These functions, gathered together and still in beta-testing , starting from a source text or part of it
(howeever no lower than a verse), would search in the whole corpus of Musisque Deoque, or in one of its sections, verbal or also non-verbal rhythmic similarities.
After having chosen a source text and set up some main options, the search engine will draw to scholars' attention a certain number of results which could be significant,
picked out from a usually huge mass of irrilevant material.
The functions, although complementary in their goals, are distinguished in two different types, also managed in distinct pages of the application; in detail:
Scoring and selection criteria
Both the approches of the searching tool by co-occurrences (lexical; metrical and verbal) produce an overabundance of results, but scholars
should not be overwhelmed by it.
Following this assumption, our choices move from the certainty that, although the tool's discerning ability could be improved,
significant results will always be surrounded by ground noise; hence, we think that it is more profitable,
but perhaps less extraordinary, to aim not at the perfect tool, showing to scholars a nice and ready result,
but instead to supply them with a stock of filters and different ways of reading the results,
to help them, with the irreplaceable guidance of their sharpness and experience, to find a nugget between pebbles.
This means, in practice, that we don't force the authomatic selection of the machine to its limits, to avoid the risk of losing valuable results,
often hidden where we do not expect them to be. Obviously, we could not do without a vigorous initial selection of the results,
specialised to discern more at the lower levels than at the higher ones, that is, more aimed at removing the mediocre ones, to bring to surface the excellent ones.

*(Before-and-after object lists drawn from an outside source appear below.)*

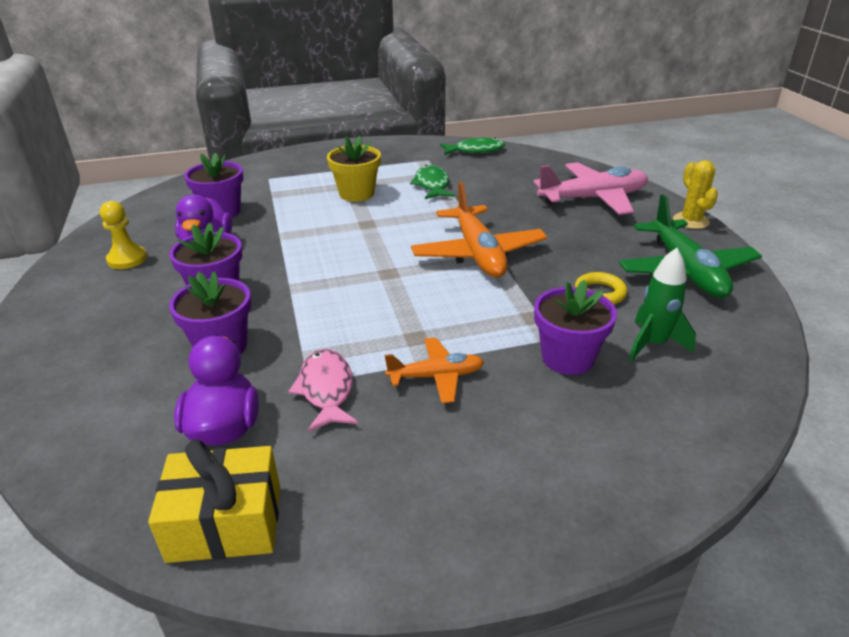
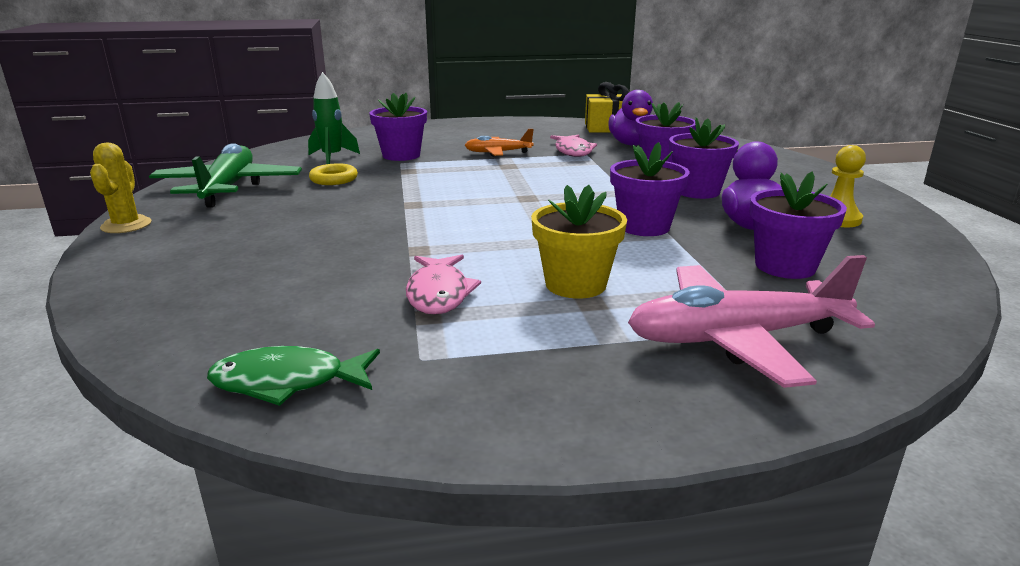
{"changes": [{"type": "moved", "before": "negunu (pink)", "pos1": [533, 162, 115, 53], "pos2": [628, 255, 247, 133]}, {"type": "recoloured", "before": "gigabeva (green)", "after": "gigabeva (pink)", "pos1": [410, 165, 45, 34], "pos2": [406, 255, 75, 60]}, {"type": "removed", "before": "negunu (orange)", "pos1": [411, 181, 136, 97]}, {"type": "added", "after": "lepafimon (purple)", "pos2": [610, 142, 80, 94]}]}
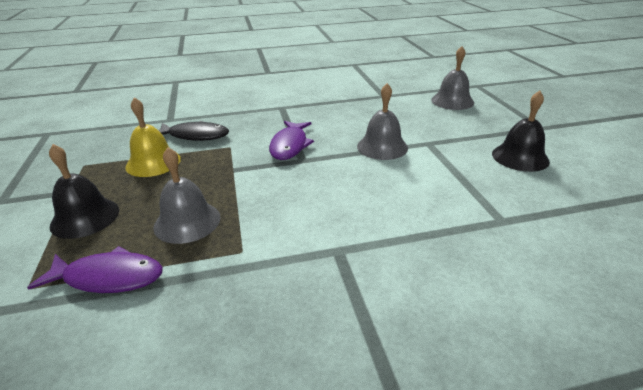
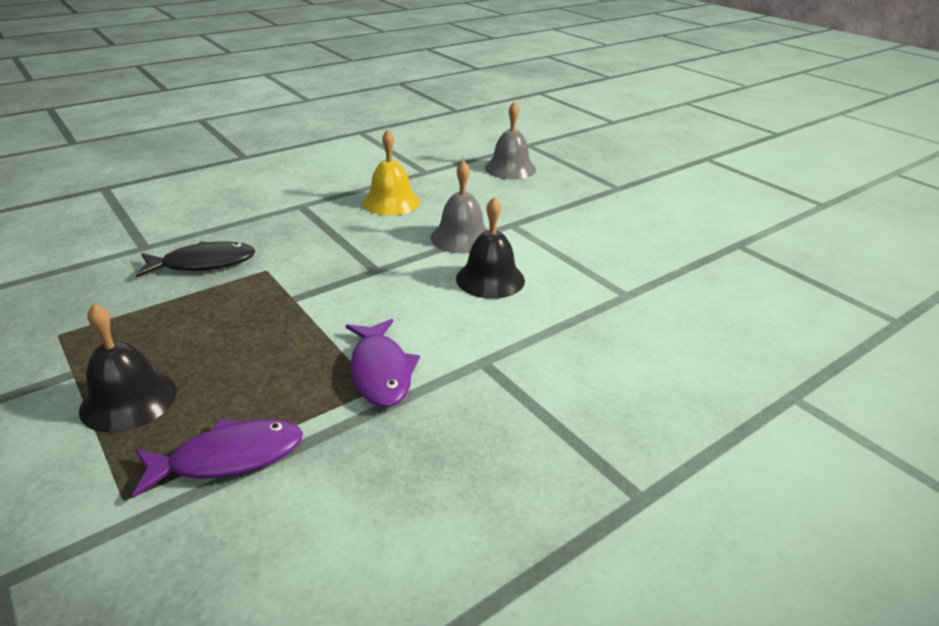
{"changes": [{"type": "moved", "before": "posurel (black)", "pos1": [492, 91, 58, 81], "pos2": [456, 197, 69, 102]}, {"type": "moved", "before": "posurel (yellow)", "pos1": [125, 97, 56, 80], "pos2": [362, 130, 58, 85]}, {"type": "moved", "before": "gigabeva (purple)", "pos1": [269, 121, 45, 39], "pos2": [346, 319, 74, 88]}, {"type": "removed", "before": "posurel (grey)", "pos1": [153, 147, 67, 97]}]}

Main criteria for the selection:
-
Lexical co-occurrences
The scoring system for the co-occurrence is based on: identity of forms, sequence of the two words,
comparison between words' distance in the source text and in the target, position into the verse.
For what concerns this last criterion, each word with the same significant position (first, second, penultimate, last)
in the two compared texts is given a score point; also if only one of the words has the same position, but the same distance,
it provides to the result two score points.
-
Metrical and verbal co-occurrences
-
search for words: only the occurrences with a matching of, at least, 4 syllables in one or more words are accepted;
then the occurrences are ordered by importance, on the basis of the number of corresponding syllables, of the proximity of the words found and
also of the equivalence of consonants;
-
search for sequences of syllables: only the occurrences with a certain number of identities in the consonantic part
of the syllables are accepted.
Lexical co-occurrences: search by lemmas
In the lexical co-occurrences' search, Search by lemmas option is set by default. It can be useful to point out that with this option employs the same
rules of the Musisque Deoque advanced search: the search for lemmas is not extended to all inflected forms led back to a lemma, but only to
those with the same number of syllables of the source form; on the contrary, this search can widen also to other lemmas, namely compounds with only different prefixes (for example, advenio and pervenio).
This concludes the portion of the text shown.